Copy out the records again. Change nothing.

- **Provided records**
►
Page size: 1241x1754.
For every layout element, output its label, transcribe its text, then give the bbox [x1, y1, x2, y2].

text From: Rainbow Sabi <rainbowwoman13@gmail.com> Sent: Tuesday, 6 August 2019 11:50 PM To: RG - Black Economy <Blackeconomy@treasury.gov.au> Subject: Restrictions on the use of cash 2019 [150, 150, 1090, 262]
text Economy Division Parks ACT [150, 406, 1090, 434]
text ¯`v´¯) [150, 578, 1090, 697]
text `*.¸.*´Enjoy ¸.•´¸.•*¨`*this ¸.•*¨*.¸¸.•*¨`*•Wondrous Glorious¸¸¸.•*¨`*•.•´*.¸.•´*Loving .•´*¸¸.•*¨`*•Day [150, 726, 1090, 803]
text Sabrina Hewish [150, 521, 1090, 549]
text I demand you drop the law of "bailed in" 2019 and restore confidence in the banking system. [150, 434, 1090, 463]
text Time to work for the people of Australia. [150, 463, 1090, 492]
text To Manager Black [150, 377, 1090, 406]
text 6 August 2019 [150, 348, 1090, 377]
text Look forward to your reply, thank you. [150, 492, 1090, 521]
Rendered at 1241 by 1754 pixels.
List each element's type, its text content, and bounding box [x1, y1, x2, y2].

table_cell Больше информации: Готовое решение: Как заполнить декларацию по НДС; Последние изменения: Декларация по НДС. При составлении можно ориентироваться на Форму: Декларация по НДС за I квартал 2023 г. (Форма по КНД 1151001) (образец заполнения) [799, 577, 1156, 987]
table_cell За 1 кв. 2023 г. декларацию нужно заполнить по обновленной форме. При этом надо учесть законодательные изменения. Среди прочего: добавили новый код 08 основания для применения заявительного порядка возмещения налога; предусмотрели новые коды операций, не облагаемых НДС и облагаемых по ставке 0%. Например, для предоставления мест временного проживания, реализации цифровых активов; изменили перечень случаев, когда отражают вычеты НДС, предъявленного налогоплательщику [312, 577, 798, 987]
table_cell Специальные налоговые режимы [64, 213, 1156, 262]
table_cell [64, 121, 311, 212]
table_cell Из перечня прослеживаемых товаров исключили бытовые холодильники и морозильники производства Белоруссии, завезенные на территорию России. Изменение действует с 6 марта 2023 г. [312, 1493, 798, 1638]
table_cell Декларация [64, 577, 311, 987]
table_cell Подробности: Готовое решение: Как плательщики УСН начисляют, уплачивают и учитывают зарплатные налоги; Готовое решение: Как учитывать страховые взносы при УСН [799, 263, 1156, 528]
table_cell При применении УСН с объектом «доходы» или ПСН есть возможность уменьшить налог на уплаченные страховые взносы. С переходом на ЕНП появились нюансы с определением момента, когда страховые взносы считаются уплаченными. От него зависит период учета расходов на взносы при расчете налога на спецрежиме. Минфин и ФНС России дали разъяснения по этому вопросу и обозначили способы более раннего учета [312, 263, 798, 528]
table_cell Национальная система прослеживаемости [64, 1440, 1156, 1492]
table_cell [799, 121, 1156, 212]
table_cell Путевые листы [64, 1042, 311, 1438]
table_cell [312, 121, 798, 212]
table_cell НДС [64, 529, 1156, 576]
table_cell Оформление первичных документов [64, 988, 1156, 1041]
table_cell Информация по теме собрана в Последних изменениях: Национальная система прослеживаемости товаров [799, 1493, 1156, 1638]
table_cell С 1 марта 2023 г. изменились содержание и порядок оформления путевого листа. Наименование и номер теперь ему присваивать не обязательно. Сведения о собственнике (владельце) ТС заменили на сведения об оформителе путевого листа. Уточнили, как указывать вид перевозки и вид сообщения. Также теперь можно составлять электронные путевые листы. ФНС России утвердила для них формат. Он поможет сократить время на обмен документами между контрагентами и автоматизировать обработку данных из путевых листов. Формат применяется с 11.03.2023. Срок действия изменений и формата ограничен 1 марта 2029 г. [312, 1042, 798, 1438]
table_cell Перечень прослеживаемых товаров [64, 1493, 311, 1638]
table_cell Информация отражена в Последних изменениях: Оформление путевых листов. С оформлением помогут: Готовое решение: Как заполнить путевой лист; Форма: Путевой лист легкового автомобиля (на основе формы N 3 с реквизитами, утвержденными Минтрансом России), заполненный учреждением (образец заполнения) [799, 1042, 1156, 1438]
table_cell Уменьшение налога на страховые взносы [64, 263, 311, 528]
◄
- **Response to this exercise**
Page size: 1241x1754.
For every layout element, output its label, transcribe its text, then give the bbox [x1, y1, x2, y2].

text From: Rainbow Sabi <rainbowwoman13@gmail.com> Sent: Tuesday, 6 August 2019 11:50 PM To: RG - Black Economy <Blackeconomy@treasury.gov.au> Subject: Restrictions on the use of cash 2019 [150, 150, 1090, 262]
text Economy Division Parks ACT [150, 406, 1090, 434]
text ¯`v´¯) [150, 578, 1090, 697]
text `*.¸.*´Enjoy ¸.•´¸.•*¨`*this ¸.•*¨*.¸¸.•*¨`*•Wondrous Glorious¸¸¸.•*¨`*•.•´*.¸.•´*Loving .•´*¸¸.•*¨`*•Day [150, 726, 1090, 803]
text Sabrina Hewish [150, 521, 1090, 549]
text I demand you drop the law of "bailed in" 2019 and restore confidence in the banking system. [150, 434, 1090, 463]
text Time to work for the people of Australia. [150, 463, 1090, 492]
text To Manager Black [150, 377, 1090, 406]
text 6 August 2019 [150, 348, 1090, 377]
text Look forward to your reply, thank you. [150, 492, 1090, 521]
Rendered at 1241 by 1754 pixels.
List each element's type, its text content, and bounding box [x1, y1, x2, y2].

table_cell Больше информации: Готовое решение: Как заполнить декларацию по НДС; Последние изменения: Декларация по НДС. При составлении можно ориентироваться на Форму: Декларация по НДС за I квартал 2023 г. (Форма по КНД 1151001) (образец заполнения) [799, 577, 1156, 987]
table_cell За 1 кв. 2023 г. декларацию нужно заполнить по обновленной форме. При этом надо учесть законодательные изменения. Среди прочего: добавили новый код 08 основания для применения заявительного порядка возмещения налога; предусмотрели новые коды операций, не облагаемых НДС и облагаемых по ставке 0%. Например, для предоставления мест временного проживания, реализации цифровых активов; изменили перечень случаев, когда отражают вычеты НДС, предъявленного налогоплательщику [312, 577, 798, 987]
table_cell Специальные налоговые режимы [64, 213, 1156, 262]
table_cell [64, 121, 311, 212]
table_cell Из перечня прослеживаемых товаров исключили бытовые холодильники и морозильники производства Белоруссии, завезенные на территорию России. Изменение действует с 6 марта 2023 г. [312, 1493, 798, 1638]
table_cell Декларация [64, 577, 311, 987]
table_cell Подробности: Готовое решение: Как плательщики УСН начисляют, уплачивают и учитывают зарплатные налоги; Готовое решение: Как учитывать страховые взносы при УСН [799, 263, 1156, 528]
table_cell При применении УСН с объектом «доходы» или ПСН есть возможность уменьшить налог на уплаченные страховые взносы. С переходом на ЕНП появились нюансы с определением момента, когда страховые взносы считаются уплаченными. От него зависит период учета расходов на взносы при расчете налога на спецрежиме. Минфин и ФНС России дали разъяснения по этому вопросу и обозначили способы более раннего учета [312, 263, 798, 528]
table_cell Национальная система прослеживаемости [64, 1440, 1156, 1492]
table_cell [799, 121, 1156, 212]
table_cell Путевые листы [64, 1042, 311, 1438]
table_cell [312, 121, 798, 212]
table_cell НДС [64, 529, 1156, 576]
table_cell Оформление первичных документов [64, 988, 1156, 1041]
table_cell Информация по теме собрана в Последних изменениях: Национальная система прослеживаемости товаров [799, 1493, 1156, 1638]
table_cell С 1 марта 2023 г. изменились содержание и порядок оформления путевого листа. Наименование и номер теперь ему присваивать не обязательно. Сведения о собственнике (владельце) ТС заменили на сведения об оформителе путевого листа. Уточнили, как указывать вид перевозки и вид сообщения. Также теперь можно составлять электронные путевые листы. ФНС России утвердила для них формат. Он поможет сократить время на обмен документами между контрагентами и автоматизировать обработку данных из путевых листов. Формат применяется с 11.03.2023. Срок действия изменений и формата ограничен 1 марта 2029 г. [312, 1042, 798, 1438]
table_cell Перечень прослеживаемых товаров [64, 1493, 311, 1638]
table_cell Информация отражена в Последних изменениях: Оформление путевых листов. С оформлением помогут: Готовое решение: Как заполнить путевой лист; Форма: Путевой лист легкового автомобиля (на основе формы N 3 с реквизитами, утвержденными Минтрансом России), заполненный учреждением (образец заполнения) [799, 1042, 1156, 1438]
table_cell Уменьшение налога на страховые взносы [64, 263, 311, 528]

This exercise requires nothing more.